When have the articles been edited?

Authors:

  • Lisa Krieg
  • Giorgio Uboldi
  • Louis Dijkstra

Tools:

Data source(s):

  • Wikipedia API, English language, accessed between 11-15th July 2016

Data file(s):

Introduction and “How to read”

In order to get a better insight into the dynamics of contribution to the substance articles, we build this map. It shows the number of edits over time, i.e. the number of contributions to the article by Wikipedia users. A high number of edits can be due to increasing public (or specialist) interest in the substance, due to disagreements in the editor community, and due to growing available knowledge about a substance. It can also be due to maintenance work, such as formatting and adding info boxes. The normalized view of the map removes relative differences between pages with many and little edits overall, and only shows the relative edits changes.

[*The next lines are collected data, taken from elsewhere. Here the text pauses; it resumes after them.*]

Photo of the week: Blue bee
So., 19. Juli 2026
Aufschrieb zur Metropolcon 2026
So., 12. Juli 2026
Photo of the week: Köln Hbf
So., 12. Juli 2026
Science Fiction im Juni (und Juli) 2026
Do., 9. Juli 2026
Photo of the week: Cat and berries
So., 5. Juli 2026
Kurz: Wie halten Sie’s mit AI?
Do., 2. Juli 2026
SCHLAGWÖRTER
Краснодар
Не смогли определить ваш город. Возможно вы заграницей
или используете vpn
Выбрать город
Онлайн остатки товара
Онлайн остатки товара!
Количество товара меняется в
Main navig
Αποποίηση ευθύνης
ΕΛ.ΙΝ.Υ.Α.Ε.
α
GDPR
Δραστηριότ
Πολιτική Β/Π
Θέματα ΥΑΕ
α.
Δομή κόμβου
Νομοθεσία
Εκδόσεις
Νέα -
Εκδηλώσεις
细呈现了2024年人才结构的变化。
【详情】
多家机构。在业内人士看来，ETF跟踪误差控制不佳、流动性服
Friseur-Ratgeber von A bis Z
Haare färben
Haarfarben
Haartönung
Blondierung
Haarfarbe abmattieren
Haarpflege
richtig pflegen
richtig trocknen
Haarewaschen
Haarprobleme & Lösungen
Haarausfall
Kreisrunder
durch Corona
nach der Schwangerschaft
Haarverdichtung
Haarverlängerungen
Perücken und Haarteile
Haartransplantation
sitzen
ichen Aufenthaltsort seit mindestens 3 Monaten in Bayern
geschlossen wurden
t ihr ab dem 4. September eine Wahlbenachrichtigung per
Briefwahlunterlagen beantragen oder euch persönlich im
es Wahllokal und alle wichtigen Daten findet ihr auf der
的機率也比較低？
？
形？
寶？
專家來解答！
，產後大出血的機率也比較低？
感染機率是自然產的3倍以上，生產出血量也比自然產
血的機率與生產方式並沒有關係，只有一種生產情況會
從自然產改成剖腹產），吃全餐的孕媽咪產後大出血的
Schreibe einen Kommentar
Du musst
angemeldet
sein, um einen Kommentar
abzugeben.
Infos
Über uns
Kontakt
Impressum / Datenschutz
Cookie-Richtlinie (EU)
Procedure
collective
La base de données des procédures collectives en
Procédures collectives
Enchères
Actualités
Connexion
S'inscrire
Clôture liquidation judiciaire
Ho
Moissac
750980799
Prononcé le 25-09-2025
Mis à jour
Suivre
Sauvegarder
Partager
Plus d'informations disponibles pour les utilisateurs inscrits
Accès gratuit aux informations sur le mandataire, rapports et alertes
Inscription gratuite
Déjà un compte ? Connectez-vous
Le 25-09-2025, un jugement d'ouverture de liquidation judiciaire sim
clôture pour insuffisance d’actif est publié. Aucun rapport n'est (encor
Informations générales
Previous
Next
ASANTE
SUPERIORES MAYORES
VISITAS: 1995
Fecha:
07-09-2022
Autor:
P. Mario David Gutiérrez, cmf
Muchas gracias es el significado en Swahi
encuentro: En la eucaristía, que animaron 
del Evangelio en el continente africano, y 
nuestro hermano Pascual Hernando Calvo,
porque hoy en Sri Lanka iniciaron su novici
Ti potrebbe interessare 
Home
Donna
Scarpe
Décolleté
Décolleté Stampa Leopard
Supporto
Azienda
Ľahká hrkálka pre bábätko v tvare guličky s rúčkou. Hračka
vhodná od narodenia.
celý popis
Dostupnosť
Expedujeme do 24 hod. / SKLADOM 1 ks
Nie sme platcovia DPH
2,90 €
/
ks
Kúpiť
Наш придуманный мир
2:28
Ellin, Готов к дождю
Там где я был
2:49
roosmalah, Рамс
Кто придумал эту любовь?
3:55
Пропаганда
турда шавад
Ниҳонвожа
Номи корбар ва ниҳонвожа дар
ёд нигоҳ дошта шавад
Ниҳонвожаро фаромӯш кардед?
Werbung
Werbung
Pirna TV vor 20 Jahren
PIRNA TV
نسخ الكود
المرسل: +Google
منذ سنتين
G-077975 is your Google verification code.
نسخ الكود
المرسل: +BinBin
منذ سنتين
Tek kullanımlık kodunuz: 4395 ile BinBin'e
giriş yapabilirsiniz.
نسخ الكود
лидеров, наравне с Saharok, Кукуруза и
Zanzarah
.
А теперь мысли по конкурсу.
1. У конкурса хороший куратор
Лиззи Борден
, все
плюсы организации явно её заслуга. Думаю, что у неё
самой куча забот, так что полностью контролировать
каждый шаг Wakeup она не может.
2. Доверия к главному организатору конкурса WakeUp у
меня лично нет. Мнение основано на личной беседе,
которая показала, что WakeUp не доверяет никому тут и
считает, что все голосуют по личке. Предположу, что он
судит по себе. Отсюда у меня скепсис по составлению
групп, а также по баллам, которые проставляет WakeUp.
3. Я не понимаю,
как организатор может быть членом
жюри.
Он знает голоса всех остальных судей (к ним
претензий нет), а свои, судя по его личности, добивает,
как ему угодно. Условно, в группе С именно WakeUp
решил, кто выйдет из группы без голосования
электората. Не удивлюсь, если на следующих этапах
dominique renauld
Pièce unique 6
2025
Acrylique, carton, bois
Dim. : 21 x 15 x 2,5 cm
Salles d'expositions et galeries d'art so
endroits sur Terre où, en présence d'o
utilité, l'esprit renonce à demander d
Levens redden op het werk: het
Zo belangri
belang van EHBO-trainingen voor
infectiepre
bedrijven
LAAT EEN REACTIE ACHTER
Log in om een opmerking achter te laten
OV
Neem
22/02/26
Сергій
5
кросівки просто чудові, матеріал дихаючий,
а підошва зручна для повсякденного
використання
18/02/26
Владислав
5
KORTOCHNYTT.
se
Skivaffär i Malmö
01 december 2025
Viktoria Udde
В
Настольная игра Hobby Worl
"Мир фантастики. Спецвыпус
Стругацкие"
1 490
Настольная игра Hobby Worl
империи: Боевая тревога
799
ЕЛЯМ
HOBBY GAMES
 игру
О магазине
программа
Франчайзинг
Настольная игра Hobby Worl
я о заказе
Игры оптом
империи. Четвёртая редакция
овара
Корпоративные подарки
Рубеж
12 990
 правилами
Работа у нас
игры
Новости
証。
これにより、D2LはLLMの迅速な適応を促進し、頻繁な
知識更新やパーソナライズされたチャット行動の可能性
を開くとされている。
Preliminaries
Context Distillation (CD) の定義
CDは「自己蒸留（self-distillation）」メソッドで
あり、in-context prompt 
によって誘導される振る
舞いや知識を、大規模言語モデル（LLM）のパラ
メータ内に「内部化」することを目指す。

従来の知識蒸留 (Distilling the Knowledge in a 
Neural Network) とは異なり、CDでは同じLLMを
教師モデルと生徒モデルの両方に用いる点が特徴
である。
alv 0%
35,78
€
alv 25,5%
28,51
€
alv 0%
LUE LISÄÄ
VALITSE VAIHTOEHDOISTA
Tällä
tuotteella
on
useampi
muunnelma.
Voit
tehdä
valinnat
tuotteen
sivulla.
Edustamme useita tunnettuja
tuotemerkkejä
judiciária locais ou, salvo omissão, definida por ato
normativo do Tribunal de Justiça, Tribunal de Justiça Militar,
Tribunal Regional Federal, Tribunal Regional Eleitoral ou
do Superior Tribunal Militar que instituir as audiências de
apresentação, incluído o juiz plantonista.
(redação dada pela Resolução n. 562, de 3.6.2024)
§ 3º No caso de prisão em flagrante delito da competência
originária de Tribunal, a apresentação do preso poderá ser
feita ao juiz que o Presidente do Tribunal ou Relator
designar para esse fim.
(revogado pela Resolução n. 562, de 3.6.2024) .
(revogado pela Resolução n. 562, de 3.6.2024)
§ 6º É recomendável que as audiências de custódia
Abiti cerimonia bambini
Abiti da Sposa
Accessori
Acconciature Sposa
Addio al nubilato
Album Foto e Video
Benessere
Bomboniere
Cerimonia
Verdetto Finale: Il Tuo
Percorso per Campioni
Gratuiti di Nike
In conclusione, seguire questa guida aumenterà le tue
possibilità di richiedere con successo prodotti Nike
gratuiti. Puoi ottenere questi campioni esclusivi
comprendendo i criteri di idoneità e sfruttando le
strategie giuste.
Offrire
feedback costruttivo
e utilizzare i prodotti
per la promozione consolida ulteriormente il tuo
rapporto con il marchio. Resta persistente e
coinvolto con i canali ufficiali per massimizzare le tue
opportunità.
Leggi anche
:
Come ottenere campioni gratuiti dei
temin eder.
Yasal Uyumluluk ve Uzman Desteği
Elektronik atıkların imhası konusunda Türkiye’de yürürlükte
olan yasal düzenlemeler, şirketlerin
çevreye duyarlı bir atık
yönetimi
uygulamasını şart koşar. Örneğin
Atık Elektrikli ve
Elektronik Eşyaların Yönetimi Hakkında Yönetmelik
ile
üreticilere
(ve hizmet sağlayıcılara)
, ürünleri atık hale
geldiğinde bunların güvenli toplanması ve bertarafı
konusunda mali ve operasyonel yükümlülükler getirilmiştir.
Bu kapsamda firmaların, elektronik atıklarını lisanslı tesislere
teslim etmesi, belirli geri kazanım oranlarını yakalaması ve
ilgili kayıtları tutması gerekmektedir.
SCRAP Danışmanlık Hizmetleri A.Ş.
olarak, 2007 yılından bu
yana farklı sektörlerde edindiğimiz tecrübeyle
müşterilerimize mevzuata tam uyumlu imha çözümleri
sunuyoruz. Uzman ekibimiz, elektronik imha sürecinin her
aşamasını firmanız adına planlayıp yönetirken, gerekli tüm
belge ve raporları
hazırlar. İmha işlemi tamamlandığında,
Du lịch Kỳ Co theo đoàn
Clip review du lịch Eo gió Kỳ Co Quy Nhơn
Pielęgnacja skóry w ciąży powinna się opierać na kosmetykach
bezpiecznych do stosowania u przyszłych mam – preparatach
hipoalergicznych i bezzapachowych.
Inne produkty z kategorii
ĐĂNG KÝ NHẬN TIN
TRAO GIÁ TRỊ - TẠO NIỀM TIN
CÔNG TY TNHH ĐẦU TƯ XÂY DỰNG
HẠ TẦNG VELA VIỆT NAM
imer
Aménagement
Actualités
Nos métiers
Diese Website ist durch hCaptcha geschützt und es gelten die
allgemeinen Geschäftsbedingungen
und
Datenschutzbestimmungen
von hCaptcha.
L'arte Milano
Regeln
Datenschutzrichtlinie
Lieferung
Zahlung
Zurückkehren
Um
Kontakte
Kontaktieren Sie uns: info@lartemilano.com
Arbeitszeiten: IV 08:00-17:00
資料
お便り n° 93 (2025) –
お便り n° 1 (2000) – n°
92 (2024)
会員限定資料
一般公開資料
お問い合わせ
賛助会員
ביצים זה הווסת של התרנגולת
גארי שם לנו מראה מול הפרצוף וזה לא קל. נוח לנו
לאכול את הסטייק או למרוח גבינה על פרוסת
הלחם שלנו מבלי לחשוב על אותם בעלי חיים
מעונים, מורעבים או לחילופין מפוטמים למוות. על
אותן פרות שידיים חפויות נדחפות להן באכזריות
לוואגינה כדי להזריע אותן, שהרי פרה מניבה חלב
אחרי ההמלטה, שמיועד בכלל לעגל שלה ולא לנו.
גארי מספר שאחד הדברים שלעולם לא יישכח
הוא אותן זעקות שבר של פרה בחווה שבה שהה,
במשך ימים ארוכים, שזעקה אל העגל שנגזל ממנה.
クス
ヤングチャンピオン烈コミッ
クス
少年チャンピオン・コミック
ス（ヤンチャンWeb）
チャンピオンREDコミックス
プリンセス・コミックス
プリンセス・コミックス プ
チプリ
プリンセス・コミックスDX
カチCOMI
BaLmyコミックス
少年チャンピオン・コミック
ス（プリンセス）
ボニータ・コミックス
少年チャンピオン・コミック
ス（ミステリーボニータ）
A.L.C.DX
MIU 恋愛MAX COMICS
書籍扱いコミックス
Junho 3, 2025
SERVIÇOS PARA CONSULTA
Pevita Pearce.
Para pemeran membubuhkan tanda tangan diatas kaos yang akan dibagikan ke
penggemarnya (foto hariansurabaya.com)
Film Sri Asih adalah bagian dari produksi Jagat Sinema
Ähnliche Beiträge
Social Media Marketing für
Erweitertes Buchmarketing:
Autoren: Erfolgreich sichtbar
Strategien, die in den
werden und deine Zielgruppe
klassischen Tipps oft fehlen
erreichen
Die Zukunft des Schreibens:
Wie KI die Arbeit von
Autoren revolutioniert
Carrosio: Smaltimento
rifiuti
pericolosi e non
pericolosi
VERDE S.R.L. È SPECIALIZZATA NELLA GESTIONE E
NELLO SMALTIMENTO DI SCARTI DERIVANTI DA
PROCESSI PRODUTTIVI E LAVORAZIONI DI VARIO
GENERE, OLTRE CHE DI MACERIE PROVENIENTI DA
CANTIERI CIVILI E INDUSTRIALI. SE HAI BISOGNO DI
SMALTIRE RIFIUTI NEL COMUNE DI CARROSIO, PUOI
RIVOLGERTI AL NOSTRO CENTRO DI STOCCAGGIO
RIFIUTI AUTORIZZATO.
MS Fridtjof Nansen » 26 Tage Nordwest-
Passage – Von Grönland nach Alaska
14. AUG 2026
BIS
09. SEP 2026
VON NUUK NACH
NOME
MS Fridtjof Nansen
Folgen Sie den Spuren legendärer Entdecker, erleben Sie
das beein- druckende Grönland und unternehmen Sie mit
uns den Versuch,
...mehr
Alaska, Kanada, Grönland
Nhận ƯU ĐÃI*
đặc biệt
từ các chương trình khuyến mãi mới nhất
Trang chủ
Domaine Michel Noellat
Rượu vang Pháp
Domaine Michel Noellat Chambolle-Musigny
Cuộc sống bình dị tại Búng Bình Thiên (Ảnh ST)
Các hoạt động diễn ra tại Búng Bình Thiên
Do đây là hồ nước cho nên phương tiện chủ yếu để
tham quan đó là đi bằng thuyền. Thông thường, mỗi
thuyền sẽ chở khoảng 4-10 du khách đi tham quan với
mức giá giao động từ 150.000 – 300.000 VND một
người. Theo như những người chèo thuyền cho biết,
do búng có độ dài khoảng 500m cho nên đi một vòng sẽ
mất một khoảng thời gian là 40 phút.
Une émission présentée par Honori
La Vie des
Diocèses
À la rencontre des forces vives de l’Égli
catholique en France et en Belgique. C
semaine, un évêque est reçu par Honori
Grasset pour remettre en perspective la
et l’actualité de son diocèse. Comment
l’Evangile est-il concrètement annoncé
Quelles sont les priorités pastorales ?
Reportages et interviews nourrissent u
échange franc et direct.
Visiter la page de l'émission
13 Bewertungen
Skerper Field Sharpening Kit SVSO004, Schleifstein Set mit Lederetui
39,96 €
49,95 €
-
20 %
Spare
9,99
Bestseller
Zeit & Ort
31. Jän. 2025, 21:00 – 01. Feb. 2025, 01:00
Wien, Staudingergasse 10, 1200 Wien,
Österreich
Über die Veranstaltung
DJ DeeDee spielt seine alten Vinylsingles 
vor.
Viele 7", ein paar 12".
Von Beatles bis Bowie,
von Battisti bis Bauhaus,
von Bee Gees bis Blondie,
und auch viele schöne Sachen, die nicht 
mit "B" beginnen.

The absolute view also gives an indication which pages have more and less contributions in absolute numbers, but the changes can be less clear.

How the map is built

  1. We selected 9 wikipedia article URLs and for each of them we used wikipedia2geo to get all the edits.
  2. We merged the files and we used Tableau to explore the data.
  3. The final visualization is implemented in d3.js

Bias(es) and findings

There are several interesting observations that be made on this map. Comparing the pages of Cannabis and Cannabis (drug), it can be seen that the latter is a result of splitting the former page. Since the inception of the second page, both pages are contributed to in similar numbers. Generally speaking, both pages about Cannabis, and the articles about LSD, MDMA, and Psylocibin Mushroom have most of their contributions between 2004 and 2010. After this, much less edits appear. This coincides with the general development of Wikipedia, where the number of newly created articles peaked in 20071. A few articles are notable exceptions: The Ayahuasca article shows a rather stable number of edits until today, as does the article about DMT. Ketamine goes in the same direction, albeit a bit less stable, and Psylocibin has relatively low stable numbers of edits, apart from a peak in 2012. More qualitative in depth research is necessary to explain these differences. The articles about Ayahuasca and MDMA will be analyzed in more depth on this site, and some of their major differences will be explained.

The bias of this map lies in the distant view it provides. It only shows the changes of the number of edits, and not what caused them. It also does not show how significant a change was. Adding a whole new section of content regarding a substance thus counts as the same one edit as correcting a typo, or adding an obligatory info box.